October 3, 2011

Are You a TAG Fish?

Many players who find it difficult to break even or to turn a profit without enjoying the benefits of a great poker prop deal are members of a growing group of online players: the TAG fish.
TAG fish can’t make a profit despite the fact that they play good-old basic tight aggressive poker which seems to miraculously work for others. Still worse, because their stats look just fine and they feel like they’re not doing anything wrong, these guys will find it extremely difficult to pick themselves out of the rut and improve. There are TAG fish among poker props too, and some of these guys are even profitable players despite the major shortcomings they have in their games. Here are a few pointers to help you identify whether or not you suffer from the TAG fish syndrome too.

If you always put your opponent on a range, but you never think about your perceived range, you could be a TAG fish. Putting the opposing player on a range is one of the most fundamental skills in poker, there are no two ways about it. The only problem is, the opponent will do the same thing, and he will play the same hand differently, depending on what he thinks you have. It is therefore imperative that a good player first consider his own perceived range. Only then will he be able to accurately position his/her opponent on a range.

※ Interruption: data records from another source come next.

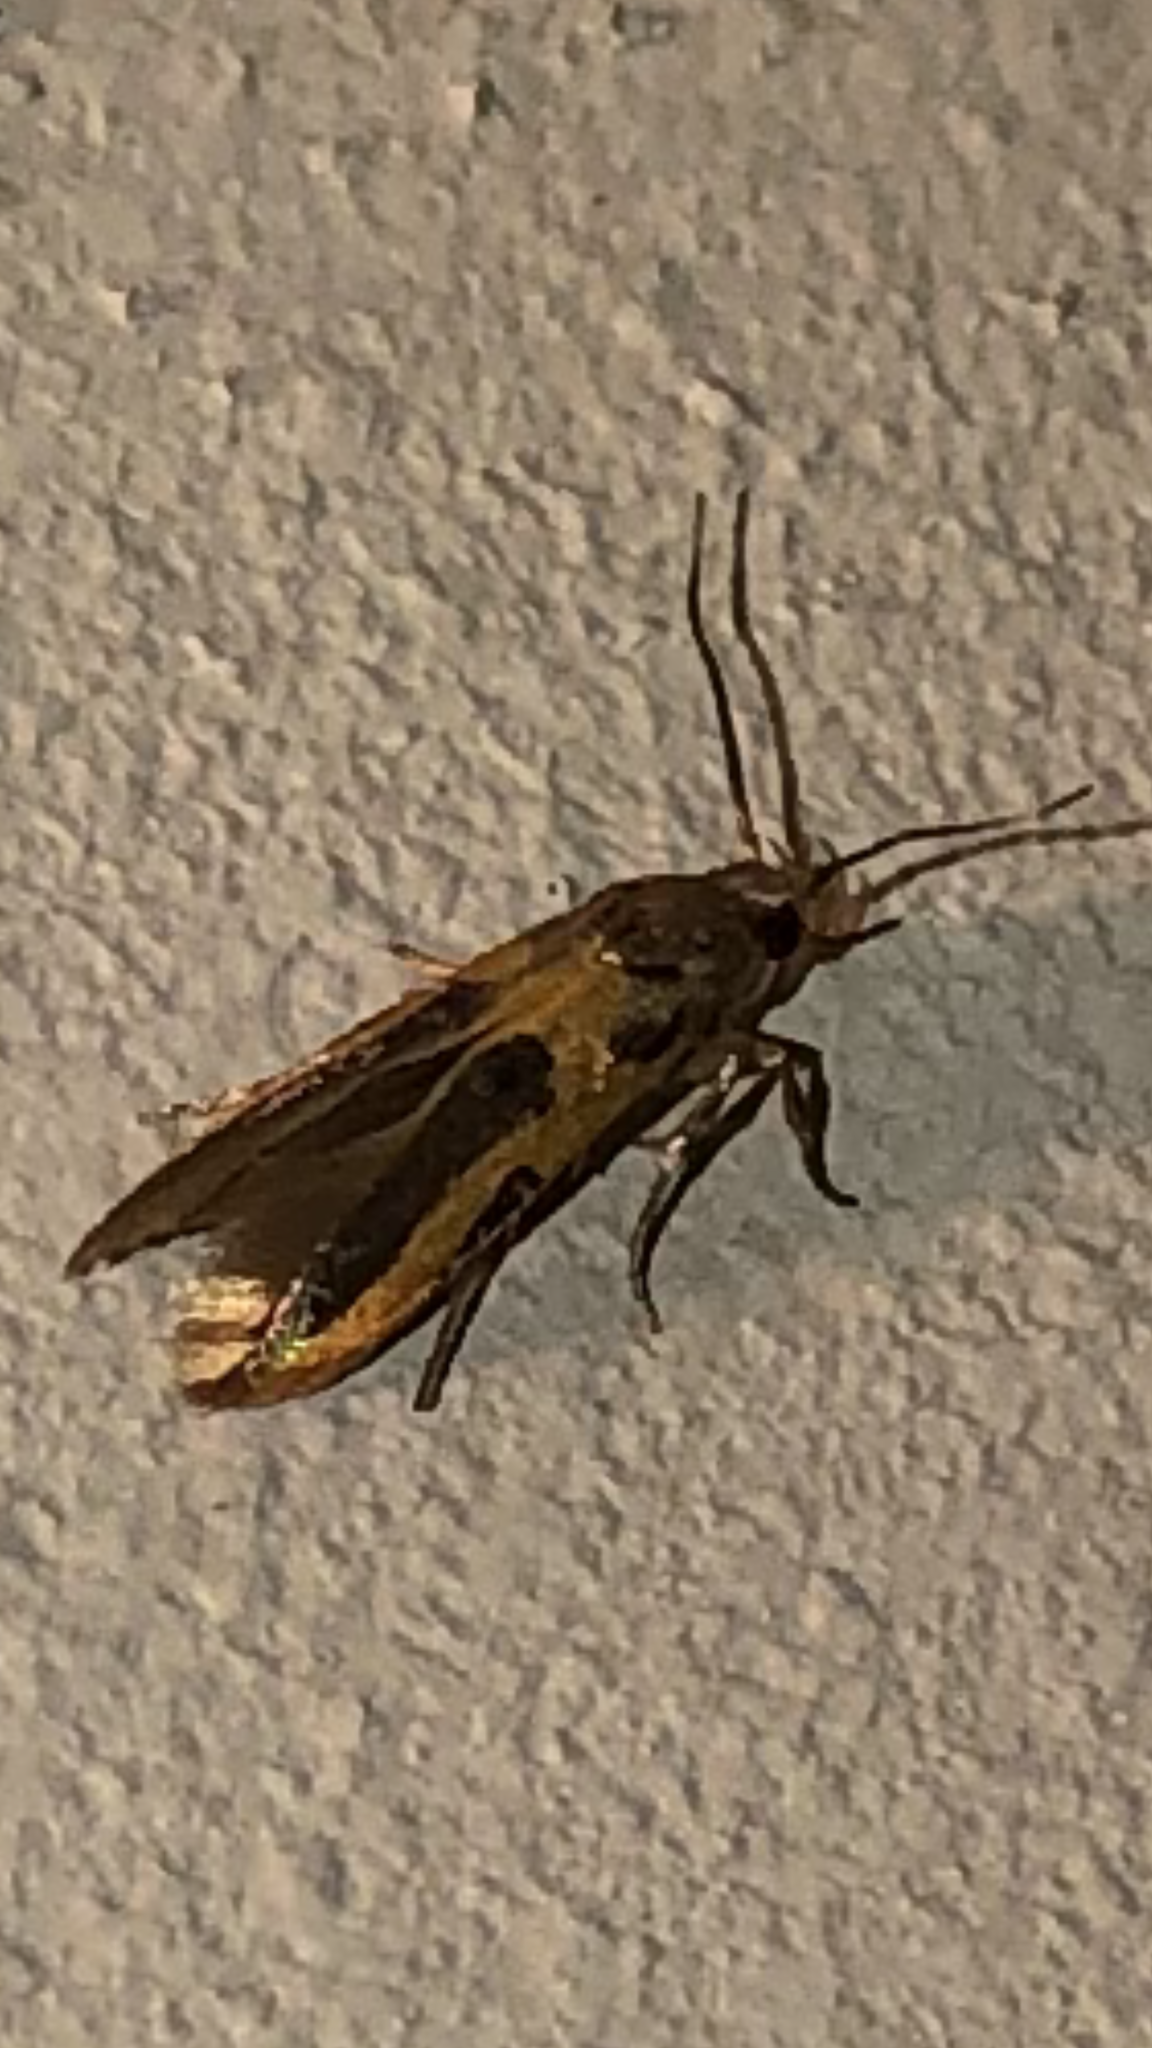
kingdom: Animalia
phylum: Arthropoda
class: Insecta
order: Lepidoptera
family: Cosmopterigidae
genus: Euclemensia
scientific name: Euclemensia bassettella
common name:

Another mistake that TAG fish are prone to making is misapplying fundamental poker skills. A typical TAG fish is someone who’s willing to learn and to put in the required time and effort to improve his game. The problem is that the various skills look so easy on paper or when demonstrated in a video, but they may not be that easy to actually apply. A TAG fish will know that firing out a bet and then giving up is a bad move, therefore, whenever he has something in the pot, he will fire that second barrel without exceptions.
He’ll learn about floating in order to keep frequent c-bettors honest, but he won’t do it on a draw, like he’s supposed to, instead, he’ll just do it with any hand he picks up. He will learn about various spots where bluffing can be profitable, but he’ll fail to secure a plan B before he swings into action.
Poker is a complex game. Simply learning what one has to do is never enough. One also has to know when and how to apply his skills.